A bi-convex lens of focal length f₁ is placed in air as shown in Figure 3(a) below. The radii of curvature of its first and second surfaces are R and 2R respectively. The lens is cut along the plane CD. Compare the focal length f₂ of the resulting lens shown in Figure 3(b) with that of the original lens shown in Figure 3(a).

Answer 1

To compare the focal lengths of the two lenses, we apply the Lens Maker’s Formula:

`1/f = (mu - 1)(1/(R_1) - 1/(R_2))`

Focal length f₁ of the original lens (Figure 3a):

For the bi-convex lens, using the standard sign convention (light traveling from left to right):

R₁ = +R (convex surface)

R₂ = −2R (convex surface)

`1/(f_1) = (mu - 1)(1/R - (-1/(2 R)))`

= `(mu - 1)(1/R + 1/(2 R))` 

= `(mu - 1)((2 + 1)/(2 R))`

= `(3(mu - 1))/(2 R)`   ...(i)

Focal length f₂ of the resulting lens (Figure 3b):

When the lens is cut along the plane CD, the resulting lens shown in Figure 3(b) is plano-convex.

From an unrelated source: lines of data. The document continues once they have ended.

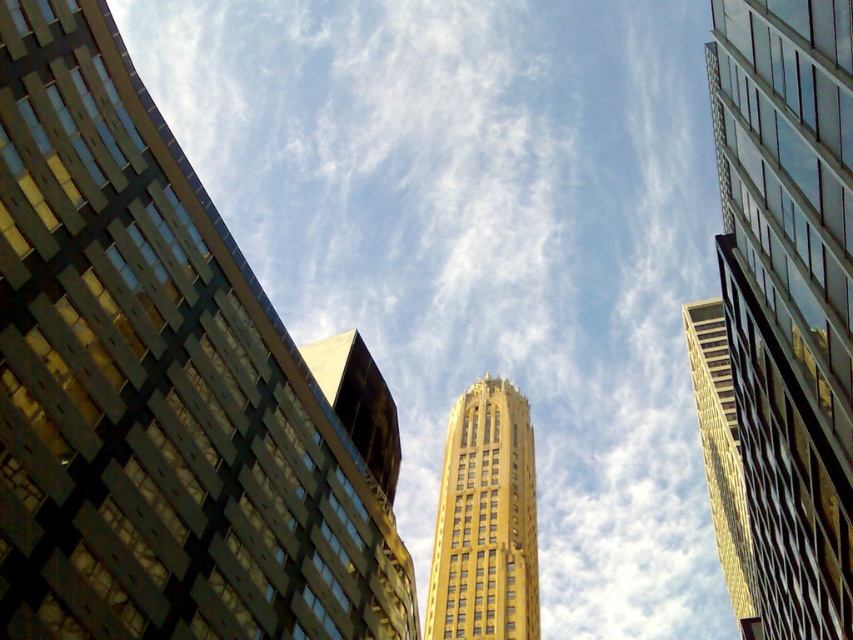
You are standing at the base of the city looking up. There is a gold glass skyscraper at upper center located at point (788, 296). Which direction should you look to see it?

The gold glass skyscraper at upper center is located at point (788, 296), so you should look towards the upper center direction to see it.

You are a drone operator trying to navigate between two buildings in the cityscape. You need to fly your drone from the left building to the right building while avoiding the gold glass skyscraper at upper center. According to the coordinates provided, is the point at [788,296] directly between the two buildings?

The point at [788,296] is where the gold glass skyscraper at upper center is located, so it is not between the two buildings but directly at that position, meaning the drone would need to navigate around it rather than through this point.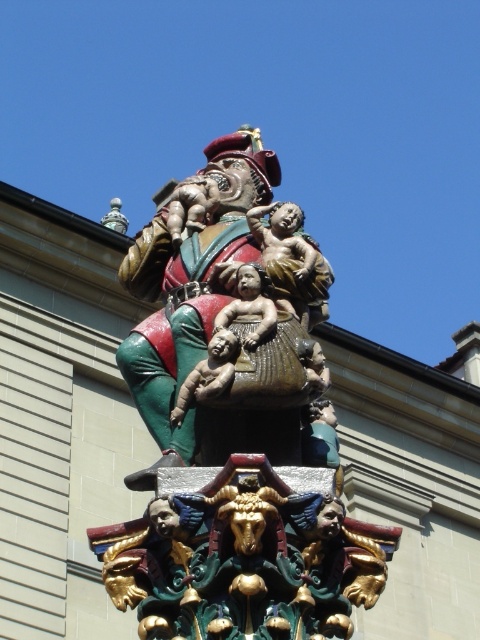
From the picture: You are standing at the base of the sculpture and want to take a photo of the point at coordinates [271,420]. If your camera has a maximum zoom range of 35 meters, will you be able to capture the point clearly?

The point at coordinates [271,420] is 37.93 meters away from the viewer. Since the camera can only zoom up to 35 meters, it won not be able to capture the point clearly.

You are an art conservator assessing the sculpture. You notice that the polychrome wood carving at center and the matte brown baby at center require protective coatings. Given their sizes, which object will require a larger amount of coating material?

The polychrome wood carving at center is larger in size than the matte brown baby at center, so it will require a larger amount of coating material.

You are an art conservator working on a restoration project. You need to move a 6 feet long ladder to reach both the polychrome wood carving at center and the bronze statue at center. Based on the distance between them, will the ladder be long enough to cover both objects without needing to move it?

The distance between the polychrome wood carving at center and the bronze statue at center is 5.55 feet. Since the ladder is 6 feet long, it will be sufficient to cover both objects without needing to move it.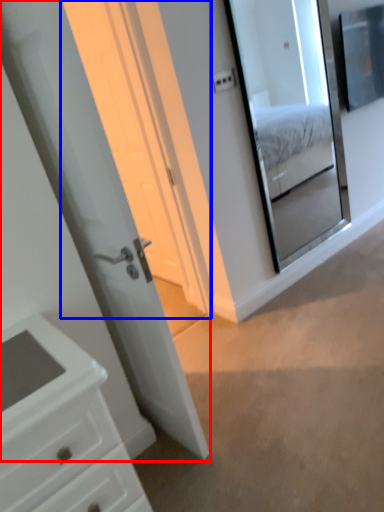
Question: Among these objects, which one is farthest to the camera, door (highlighted by a red box) or screen door (highlighted by a blue box)?

Choices:
 (A) door
 (B) screen door

Answer: (B)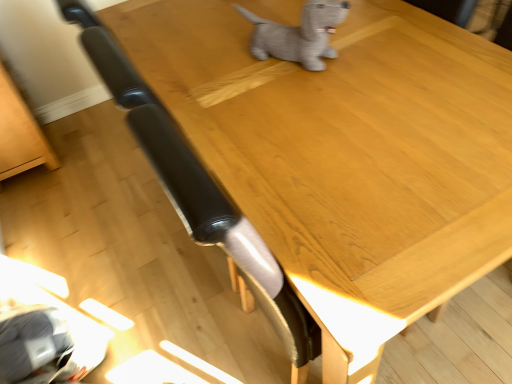
Question: Does light brown wood table at lower left have a greater height compared to gray plush dog at upper center?

Choices:
 (A) yes
 (B) no

Answer: (A)

Question: From a real-world perspective, is light brown wood table at lower left positioned over gray plush dog at upper center based on gravity?

Choices:
 (A) yes
 (B) no

Answer: (B)

Question: Considering the relative sizes of light brown wood table at lower left and gray plush dog at upper center in the image provided, is light brown wood table at lower left thinner than gray plush dog at upper center?

Choices:
 (A) no
 (B) yes

Answer: (A)

Question: Is light brown wood table at lower left aimed at gray plush dog at upper center?

Choices:
 (A) no
 (B) yes

Answer: (A)

Question: From a real-world perspective, is light brown wood table at lower left positioned under gray plush dog at upper center based on gravity?

Choices:
 (A) no
 (B) yes

Answer: (B)

Question: Can you confirm if light brown wood table at lower left is positioned to the right of gray plush dog at upper center?

Choices:
 (A) yes
 (B) no

Answer: (B)

Question: From the image's perspective, is gray plush dog at upper center over light brown wood table at lower left?

Choices:
 (A) yes
 (B) no

Answer: (A)

Question: Does gray plush dog at upper center have a lesser height compared to light brown wood table at lower left?

Choices:
 (A) no
 (B) yes

Answer: (B)

Question: From a real-world perspective, is gray plush dog at upper center located higher than light brown wood table at lower left?

Choices:
 (A) yes
 (B) no

Answer: (A)

Question: From a real-world perspective, does gray plush dog at upper center sit lower than light brown wood table at lower left?

Choices:
 (A) no
 (B) yes

Answer: (A)

Question: From the image's perspective, is gray plush dog at upper center beneath light brown wood table at lower left?

Choices:
 (A) no
 (B) yes

Answer: (A)

Question: Is gray plush dog at upper center outside light brown wood table at lower left?

Choices:
 (A) no
 (B) yes

Answer: (B)

Question: In terms of width, does light brown wood table at lower left look wider or thinner when compared to gray plush dog at upper center?

Choices:
 (A) wide
 (B) thin

Answer: (A)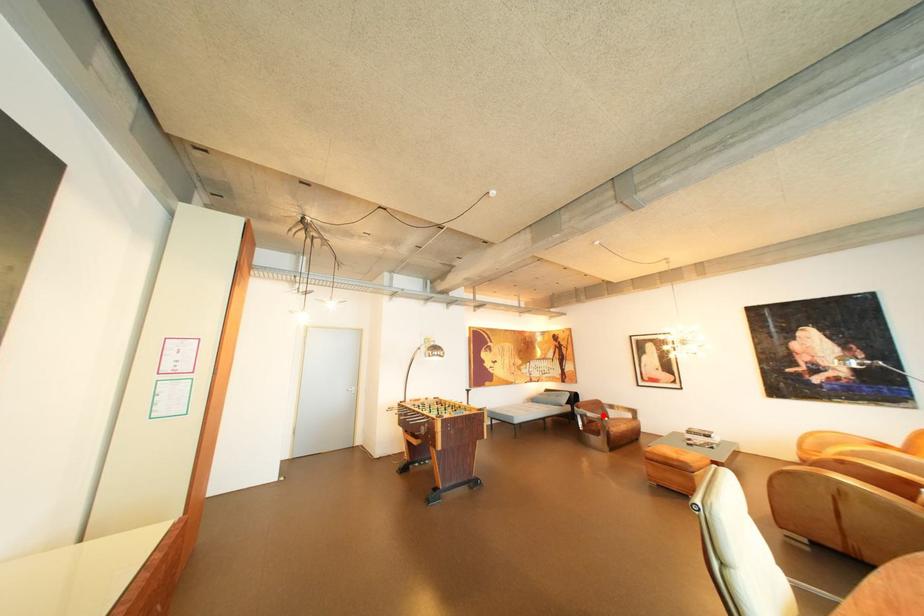
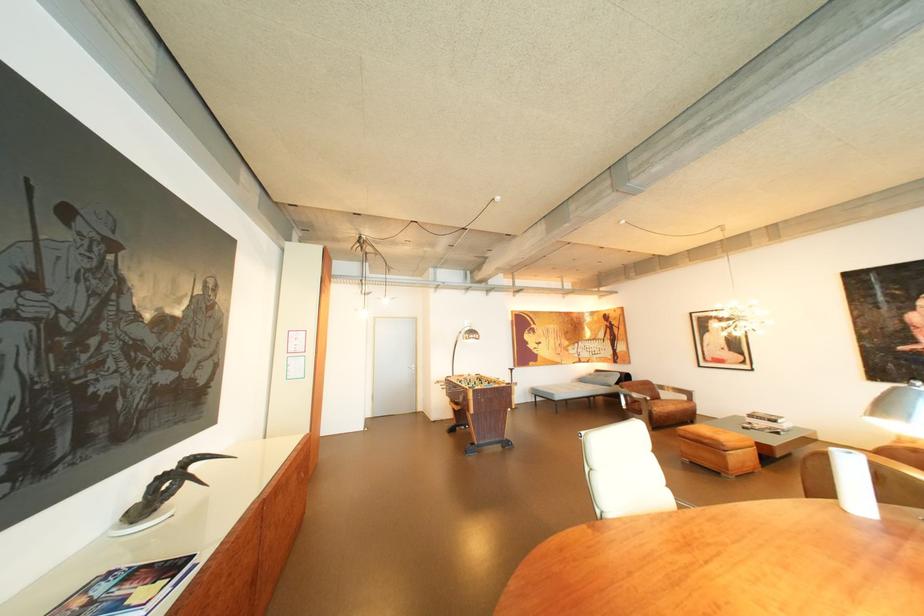
Where in the second image is the point corresponding to the highlighted location from the first image?

(649, 395)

The first surface is now the plane CD, so R₁ = ∞

The second surface remains the original curved surface, so R₂ = −2 R

`1/(f_2) = (mu - 1)(1/∞ - (-1/(2 R)))`

= `1/(f_2) = (mu - 1)(0 + 1/(2 R))`

= `(mu - 1)/(2 R)`    ...(ii)

By dividing Equation (i) by Equation (ii):

`((1/(f_1)))/((1/(f_2))) = ((3(mu - 1))/(2 R))/((mu - 1)/(2 R))`

`(f_2)/(f_1) = (3(mu - 1))/(2 R) xx (2 R)/(mu - 1)`

`(f_2)/(f_1) = 3`

f₂ = 3 f₁

∴ The focal length of the resulting lens (f₂) is three times the focal length of the original lens (f₁).